Reduce implicit bias from our thoughts

Reduce implicit bias against marginalized groups and institutions.

The Fellows honor is considered the highest honor AGU can bestow. Because of this, we believe it is paramount that the evaluation criteria reflect the values of our community. The vast majority of nomination packages we receive undeniably deserve high praise for the nominee’s work and commitment to the AGU community. However, in the past, some very important values have been overlooked: the impact of service and sustained support activities, such as data curation, which enables countless others to lead breakthroughs and discovery or perform cross-disciplinary work as well as ignoring the breakthroughs and contributions made by individuals from underrepresented groups and those with less political power. This includes women (~12% of current SPA fellows) and racial/ethnic minorities (< 12% of current SPA fellows), among others. These biases against marginalized groups and institutions can be mitigated by avoiding heavy-weighting metrics such as h-index and past awards. Progress has been made in recent years thanks to the efforts of the Nominating Task Force and this committee and AGU’s efforts to acknowledge and mitigate implicit biases.
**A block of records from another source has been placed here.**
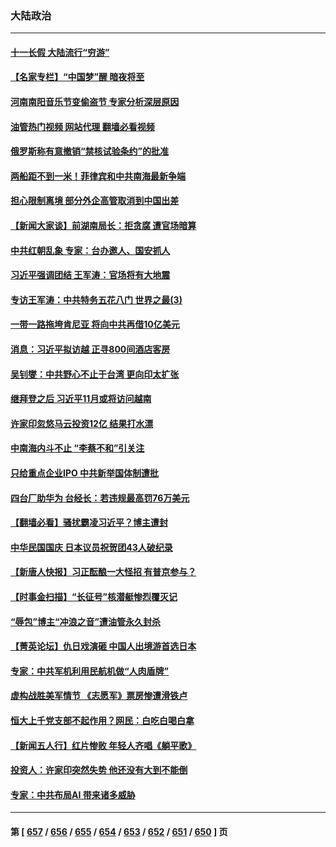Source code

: ### 大陆政治
---
#### [十一长假 大陆流行“穷游”](../../pages/ncid277/n14089765.md?10070045) 
#### [【名家专栏】“中国梦”醒 暗夜将至](../../pages/ncid277/n14088776.md?10070045) 
#### [河南南阳音乐节变偷盗节 专家分析深层原因](../../pages/ncid277/n14089616.md?10070045) 
#### [油管热门视频 网站代理 翻墙必看视频](http://138.2.39.72:81/youtube.html?epic-marker?10070045)
#### [俄罗斯称有意撤销“禁核试验条约”的批准](../../pages/ncid277/n14089692.md?10070045) 
#### [两船距不到一米！菲律宾和中共南海最新争端](../../pages/ncid277/n14089764.md?10070045) 
#### [担心限制离境 部分外企高管取消到中国出差](../../pages/ncid277/n14089660.md?10070045) 
#### [【新闻大家谈】前湖南局长：拒贪腐 遭官场暗算](../../pages/ncid277/n14089711.md?10070045) 
#### [中共红朝乱象 专家：台办邀人、国安抓人](../../pages/ncid277/n14089544.md?10070045) 
#### [习近平强调团结 王军涛：官场将有大地震](../../pages/ncid277/n14089478.md?10070045) 
#### [专访王军涛：中共特务五花八门 世界之最(3)](../../pages/ncid277/n14086905.md?10070045) 
#### [一带一路拖垮肯尼亚 将向中共再借10亿美元](../../pages/ncid277/n14089645.md?10070045) 
#### [消息：习近平拟访越 正寻800间酒店客房](../../pages/ncid277/n14089534.md?10070045) 
#### [吴钊燮：中共野心不止于台湾 更向印太扩张](../../pages/ncid277/n14089418.md?10070045) 
#### [继拜登之后 习近平11月或将访问越南](../../pages/ncid277/n14089545.md?10070045) 
#### [许家印忽悠马云投资12亿 结果打水漂](../../pages/ncid277/n14089403.md?10070045) 
#### [中南海内斗不止 “李蔡不和”引关注](../../pages/ncid277/n14089422.md?10070045) 
#### [只给重点企业IPO 中共新举国体制遭批](../../pages/ncid277/n14089340.md?10070045) 
#### [四台厂助华为 台经长：若违规最高罚76万美元](../../pages/ncid277/n14089307.md?10070045) 
#### [【翻墙必看】骚扰霸凌习近平？博主遭封](../../pages/ncid277/n14089305.md?10070045) 
#### [中华民国国庆 日本议员祝贺团43人破纪录](../../pages/ncid277/n14088666.md?10070045) 
#### [【新唐人快报】习正酝酿一大怪招 有普京参与？](../../pages/ncid277/n14089137.md?10070045) 
#### [【时事金扫描】“长征号”核潜艇惨烈覆灭记](../../pages/ncid277/n14089158.md?10070045) 
#### [“辱包”博主“冲浪之音”遭油管永久封杀](../../pages/ncid277/n14089225.md?10070045) 
#### [【菁英论坛】仇日戏演砸 中国人出境游首选日本](../../pages/ncid277/n14089162.md?10070045) 
#### [专家：中共军机利用民航机做“人肉盾牌”](../../pages/ncid277/n14089230.md?10070045) 
#### [虚构战胜美军情节 《志愿军》票房惨遭滑铁卢](../../pages/ncid277/n14089111.md?10070045) 
#### [恒大上千党支部不起作用？网民：白吃白喝白拿](../../pages/ncid277/n14089192.md?10070045) 
#### [【新闻五人行】红片惨败 年轻人齐唱《躺平歌》](../../pages/ncid277/n14088939.md?10070045) 
#### [投资人：许家印突然失势 他还没有大到不能倒](../../pages/ncid277/n14089052.md?10070045) 
#### [专家：中共布局AI 带来诸多威胁](../../pages/ncid277/n14089043.md?10070045) 

---
#### 第 [ [657](./657.md?10070045) / [656](./656.md?10070045) / [655](./655.md?10070045) / [654](./654.md?10070045) / [653](./653.md?10070045) / [652](./652.md?10070045) / [651](./651.md?10070045) / [650](./650.md?10070045) ] 页
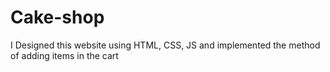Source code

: # Cake-shop
I Designed this website using HTML, CSS, JS and implemented the method of adding items in the cart
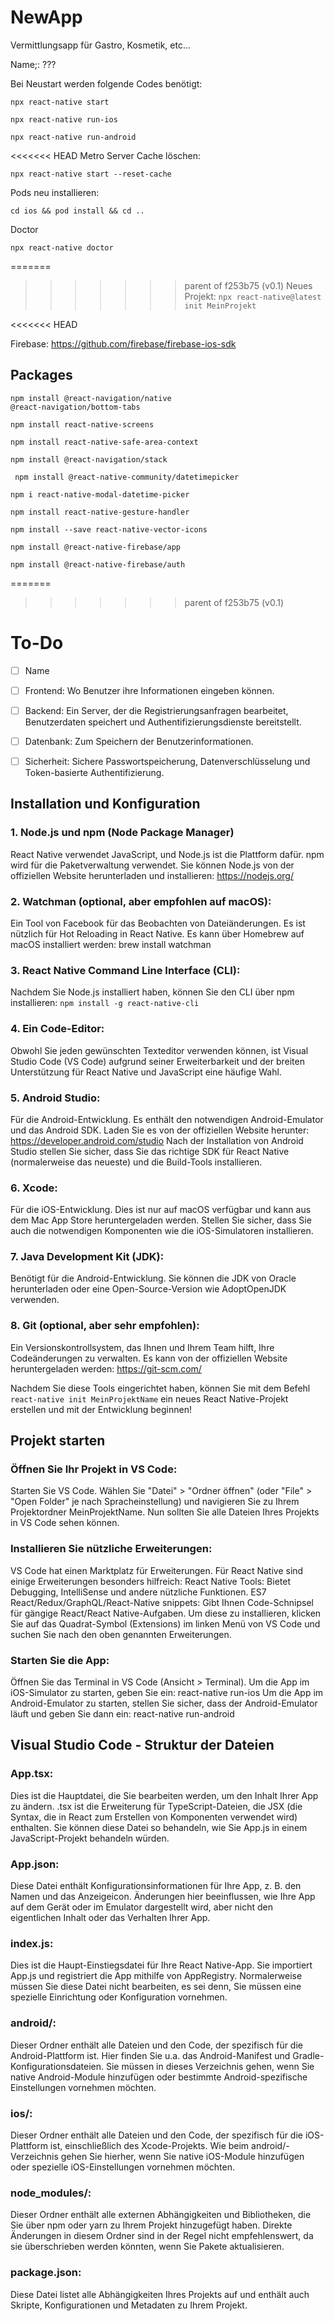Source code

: # NewApp
Vermittlungsapp für Gastro, Kosmetik, etc...

Name;: ???

Bei Neustart werden folgende Codes benötigt:

<code>npx react-native start</code>

<code>npx react-native run-ios</code>

<code>npx react-native run-android</code>

<<<<<<< HEAD
Metro Server Cache löschen:

<code>npx react-native start --reset-cache</code>

Pods neu installieren:

<code>cd ios && pod install && cd ..</code>

Doctor 

<code>npx react-native doctor</code>

=======
>>>>>>> parent of f253b75 (v0.1)
Neues Projekt:
<code>npx react-native@latest init MeinProjekt</code>

<<<<<<< HEAD

Firebase:
https://github.com/firebase/firebase-ios-sdk

## Packages

<code>npm install @react-navigation/native @react-navigation/bottom-tabs</code>

<code>npm install react-native-screens</code>

<code>npm install react-native-safe-area-context</code>

<code>npm install @react-navigation/stack</code>

<code> npm install @react-native-community/datetimepicker</code>

<code>npm i react-native-modal-datetime-picker</code>

<code>npm install react-native-gesture-handler</code>

<code>npm install --save react-native-vector-icons</code>

<code>npm install @react-native-firebase/app</code>

<code>npm install @react-native-firebase/auth</code>

=======
>>>>>>> parent of f253b75 (v0.1)
# To-Do

- [ ] Name
- [ ] Frontend: Wo Benutzer ihre Informationen eingeben können.
- [ ] Backend: Ein Server, der die Registrierungsanfragen bearbeitet, Benutzerdaten speichert und Authentifizierungsdienste bereitstellt.
- [ ] Datenbank: Zum Speichern der Benutzerinformationen.
- [ ] Sicherheit: Sichere Passwortspeicherung, Datenverschlüsselung und Token-basierte Authentifizierung.


## Installation und Konfiguration
### 1. Node.js und npm (Node Package Manager)
React Native verwendet JavaScript, und Node.js ist die Plattform dafür. npm wird für die Paketverwaltung verwendet. Sie können Node.js von der offiziellen Website herunterladen und installieren: https://nodejs.org/
### 2. Watchman (optional, aber empfohlen auf macOS):
Ein Tool von Facebook für das Beobachten von Dateiänderungen. Es ist nützlich für Hot Reloading in React Native. Es kann über Homebrew auf macOS installiert werden: brew install watchman
### 3. React Native Command Line Interface (CLI):
Nachdem Sie Node.js installiert haben, können Sie den CLI über npm installieren:
<code>npm install -g react-native-cli</code>
### 4. Ein Code-Editor:
Obwohl Sie jeden gewünschten Texteditor verwenden können, ist Visual Studio Code (VS Code) aufgrund seiner Erweiterbarkeit und der breiten Unterstützung für React Native und JavaScript eine häufige Wahl.
### 5. Android Studio:
Für die Android-Entwicklung. Es enthält den notwendigen Android-Emulator und das Android SDK. Laden Sie es von der offiziellen Website herunter: https://developer.android.com/studio
Nach der Installation von Android Studio stellen Sie sicher, dass Sie das richtige SDK für React Native (normalerweise das neueste) und die Build-Tools installieren.
### 6. Xcode:
Für die iOS-Entwicklung. Dies ist nur auf macOS verfügbar und kann aus dem Mac App Store heruntergeladen werden. Stellen Sie sicher, dass Sie auch die notwendigen Komponenten wie die iOS-Simulatoren installieren.
### 7. Java Development Kit (JDK):
Benötigt für die Android-Entwicklung. Sie können die JDK von Oracle herunterladen oder eine Open-Source-Version wie AdoptOpenJDK verwenden.
### 8. Git (optional, aber sehr empfohlen):
Ein Versionskontrollsystem, das Ihnen und Ihrem Team hilft, Ihre Codeänderungen zu verwalten. Es kann von der offiziellen Website heruntergeladen werden: https://git-scm.com/

Nachdem Sie diese Tools eingerichtet haben, können Sie mit dem Befehl <code>react-native init MeinProjektName</code> ein neues React Native-Projekt erstellen und mit der Entwicklung beginnen!

## Projekt starten
### Öffnen Sie Ihr Projekt in VS Code:
Starten Sie VS Code.
Wählen Sie "Datei" > "Ordner öffnen" (oder "File" > "Open Folder" je nach Spracheinstellung) und navigieren Sie zu Ihrem Projektordner MeinProjektName.
Nun sollten Sie alle Dateien Ihres Projekts in VS Code sehen können.

### Installieren Sie nützliche Erweiterungen:
VS Code hat einen Marktplatz für Erweiterungen. Für React Native sind einige Erweiterungen besonders hilfreich:
React Native Tools: Bietet Debugging, IntelliSense und andere nützliche Funktionen.
ES7 React/Redux/GraphQL/React-Native snippets: Gibt Ihnen Code-Schnipsel für gängige React/React Native-Aufgaben.
Um diese zu installieren, klicken Sie auf das Quadrat-Symbol (Extensions) im linken Menü von VS Code und suchen Sie nach den oben genannten Erweiterungen.

### Starten Sie die App:
Öffnen Sie das Terminal in VS Code (Ansicht > Terminal).
Um die App im iOS-Simulator zu starten, geben Sie ein: react-native run-ios
Um die App im Android-Emulator zu starten, stellen Sie sicher, dass der Android-Emulator läuft und geben Sie dann ein: react-native run-android

## Visual Studio Code - Struktur der Dateien
### App.tsx: 
Dies ist die Hauptdatei, die Sie bearbeiten werden, um den Inhalt Ihrer App zu ändern. .tsx ist die Erweiterung für TypeScript-Dateien, die JSX (die Syntax, die in React zum Erstellen von Komponenten verwendet wird) enthalten. Sie können diese Datei so behandeln, wie Sie App.js in einem JavaScript-Projekt behandeln würden.
### App.json: 
Diese Datei enthält Konfigurationsinformationen für Ihre App, z. B. den Namen und das Anzeigeicon. Änderungen hier beeinflussen, wie Ihre App auf dem Gerät oder im Emulator dargestellt wird, aber nicht den eigentlichen Inhalt oder das Verhalten Ihrer App.
### index.js: 
Dies ist die Haupt-Einstiegsdatei für Ihre React Native-App. Sie importiert App.js und registriert die App mithilfe von AppRegistry. Normalerweise müssen Sie diese Datei nicht bearbeiten, es sei denn, Sie müssen eine spezielle Einrichtung oder Konfiguration vornehmen.
### android/: 
Dieser Ordner enthält alle Dateien und den Code, der spezifisch für die Android-Plattform ist. Hier finden Sie u.a. das Android-Manifest und Gradle-Konfigurationsdateien. Sie müssen in dieses Verzeichnis gehen, wenn Sie native Android-Module hinzufügen oder bestimmte Android-spezifische Einstellungen vornehmen möchten.
### ios/: 
Dieser Ordner enthält alle Dateien und den Code, der spezifisch für die iOS-Plattform ist, einschließlich des Xcode-Projekts. Wie beim android/-Verzeichnis gehen Sie hierher, wenn Sie native iOS-Module hinzufügen oder spezielle iOS-Einstellungen vornehmen möchten.
### node_modules/: 
Dieser Ordner enthält alle externen Abhängigkeiten und Bibliotheken, die Sie über npm oder yarn zu Ihrem Projekt hinzugefügt haben. Direkte Änderungen in diesem Ordner sind in der Regel nicht empfehlenswert, da sie überschrieben werden könnten, wenn Sie Pakete aktualisieren.
### package.json: 
Diese Datei listet alle Abhängigkeiten Ihres Projekts auf und enthält auch Skripte, Konfigurationen und Metadaten zu Ihrem Projekt.
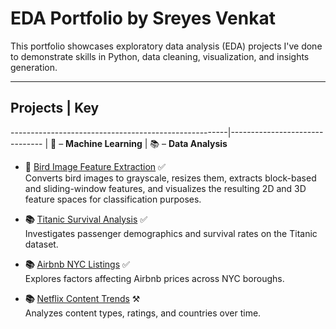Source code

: # EDA Portfolio by Sreyes Venkat

This portfolio showcases exploratory data analysis (EDA) projects I've done to demonstrate skills in Python, data cleaning, visualization, and insights generation.

---

## Projects                                           | **Key**
------------------------------------------------------|-------------------------------
                                                      | 🦾 – **Machine Learning**
                                                      | 📚 – **Data Analysis**

- **🦾** [Bird Image Feature Extraction](./bird-feature-extraction) ✅  
  Converts bird images to grayscale, resizes them, extracts block-based and sliding-window features, and visualizes the resulting 2D and 3D feature spaces for classification purposes.

- **📚** [Titanic Survival Analysis](./titanic-analysis) ✅  
  Investigates passenger demographics and survival rates on the Titanic dataset.

- **📚** [Airbnb NYC Listings](./airbnb-nyc) ✅  
  Explores factors affecting Airbnb prices across NYC boroughs.

- **📚** [Netflix Content Trends](./netflix-trends) ⚒️  
  Analyzes content types, ratings, and countries over time.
However, we must continue to be vigilant and work towards ensuring we recognize all those who are deserving of becoming an AGU fellow. We encourage the AGU community, Union section, and AGU leadership to reflect on this as we continue to consider biases within our fields and work toward ensuring that colleagues who have been forgotten because of the “invisible” work they do are honored according to their contributions.